Your customers are in control. They demand a personalized, accurate, and fulfilling journey with your enterprise, whenever and wherever they please.
But what does it really mean to be customer-driven?
- being at the ready, at any time, with personalized, curated, and related content.
- a service experience that answers your customer’s questions accurately, and importantly, like a human being.
- anticipating your customers’ wants, needs, and desires, and guiding them seamlessly along your digital journey.
Sound impossible? It’s not. To be customer-driven is to be powered by artificial intelligence (AI).
But becoming an AI-powered organization isn’t as easy as flipping a switch – it requires a strong information architecture (IA) foundation in order to launch. In other words, there’s no AI without IA.

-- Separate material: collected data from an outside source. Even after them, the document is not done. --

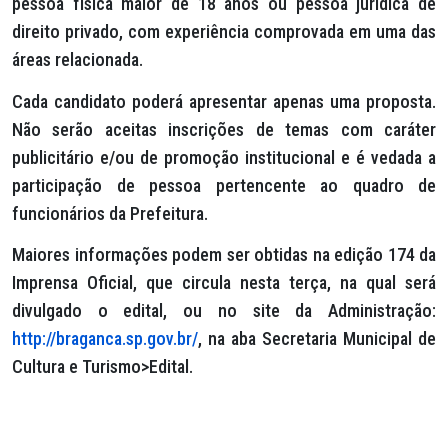
pessoa física maior de 18 anos ou pessoa jurídica de
direito privado, com experiência comprovada em uma das
áreas relacionada.
Cada candidato poderá apresentar apenas uma proposta.
Não serão aceitas inscrições de temas com caráter
publicitário e/ou de promoção institucional e é vedada a
participação de pessoa pertencente ao quadro de
funcionários da Prefeitura.
Maiores informações podem ser obtidas na edição 174 da
Imprensa Oficial, que circula nesta terça, na qual será
divulgado o edital, ou no site da Administração:
http://braganca.sp.gov.br/
, na aba Secretaria Municipal de
Cultura e Turismo>Edital.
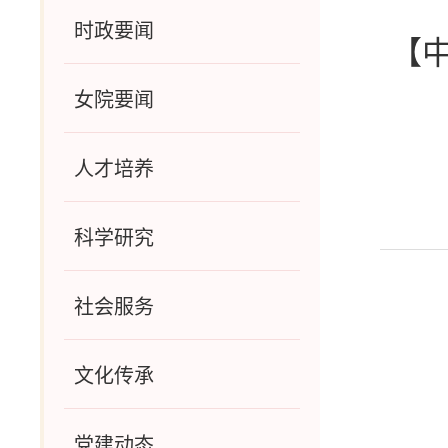
时政要闻
【
女院要闻
人才培养
科学研究
社会服务
文化传承
党建动态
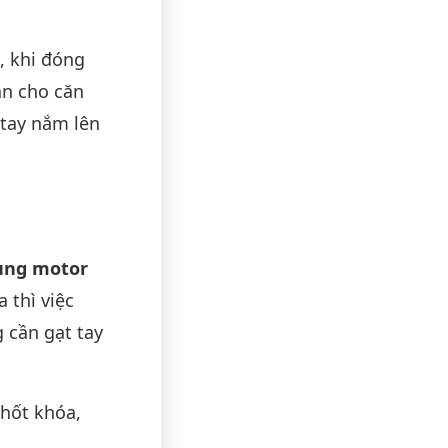
, khi đóng
àn cho căn
 tay nắm lên
ụng motor
 thì việc
cần gạt tay
chốt khóa,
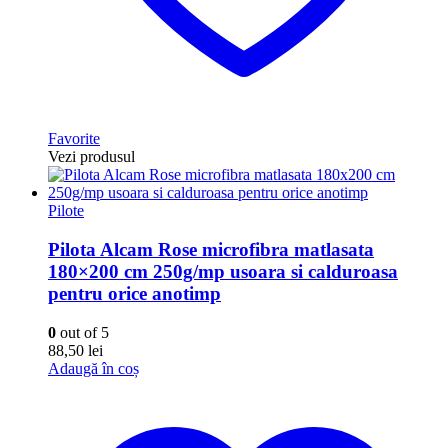
Favorite
Vezi produsul
Pilote
Pilota Alcam Rose microfibra matlasata
180×200 cm 250g/mp usoara si calduroasa
pentru orice anotimp
0
out of 5
88,50
lei
Adaugă în coș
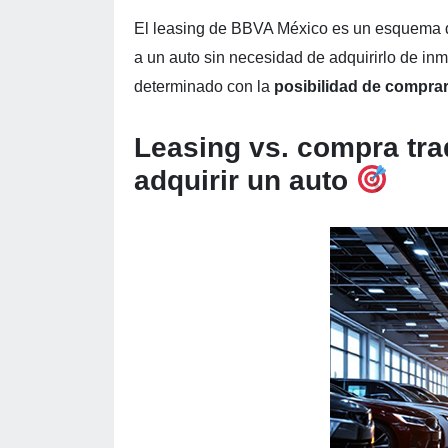
El leasing de BBVA México es un esquema d
a un auto sin necesidad de adquirirlo de inm
determinado con la
posibilidad de
comprar
Leasing vs. compra trad
adquirir un auto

Aristotle Got Personalization Right 2,000+/- Years Ago
Over 2,000 years ago, Aristotle defined virtue as doing the right thing to the right person at the right time, to the right extent, in the right manner and for the right purpose. This is a lot of what we talk about in personalization. It is meeting someone’s needs, much like a concierge does.
In fact, AI is the programmed extension of that original idea –it serves up the right content, to the right person, at the right time, in the right manner and for the right purpose.
A major value proposition for AI is that it applies scale to well understood personal interactions, allowing companies to respond to many more customers in an appropriate, personalized manner.
AI Isn’t Really New
In fact, AI has been around for quite some time – we’ve just known it by a few other names. For example:
- SEO is AI: We’ve been organizing, tagging, and enriching web content for a long time for websites. Google search engine is AI-based. Google is constantly organizing content managing quality, structure, semantics, and metadata.
- Alexa is AI: One of the best-known AI-based systems is Alexa. One of its AI elements is natural language, but what makes it good is the number of skills or use cases that are in fact structured interactions driven by Information Architecture (IA) and content models.
Before Starting AI, You Must Perfect Your IA
Before you consider implementing AI, you should first consider the IA upon which it rests.
Preparing well organized data sets is not easy; it requires knowledge and content. Other required ingredients include a model data collection to capture an understanding of customers, and a model that can process that data and make predictions predict their future behavior. Information such as a person’s past purchasing history helps those predictions.
AI should not be thought of as a black box, but as a tool box. Many tools are available, such as neural nets, algorithms, supervised and unsupervised learning.
The key is to use the right tool for the right problem.
Another source of information for models is reviews, but those are most useful when they can be related to what the customer is looking at. All models need product relationships, information about what the customer has viewed, and what is important about a given product.
Curate Consumable Information
Once your IA is aligned for AI by organizing data and defining relationships, your efforts then need to focus on how the business itself is organized. The data domains required for AI, such as product development, marketing activities, and other content, are complex, with many different workflows.
Successful, AI-powered businesses are intentional about how they organize content around domains. Said another way, they purposefully curate consumable information that feeds interactions and provides value to their customers.
Look at issues like legal requirements for governance, ownership of content. Look at what the dependencies are among data elements and how information flows through the ecosystem. See it as a living, breathing system.
Your Customer Is Your Starting Point
Finally, the best place to kick off your AI initiatives is your customer journey, which includes your product engagement lifecycle, business data flow, and product information lifecycle. All of this disparate content and data needs to work together seamlessly to serve your customers.
Identify friction and touch points along this journey, with a mindful eye on interactions, roles, and personas, and identify the technology needed to support that information.
- Simplicity is hidden complexity. Make it easy for the user by doing the work behind the scenes.
- Identify user journeys, data sources, and data owners.
- Define governance, curation, and scalable processes.
- Clean data is the price of admission for AI.
- Knowledge-driven = AI-driven = customer-driven.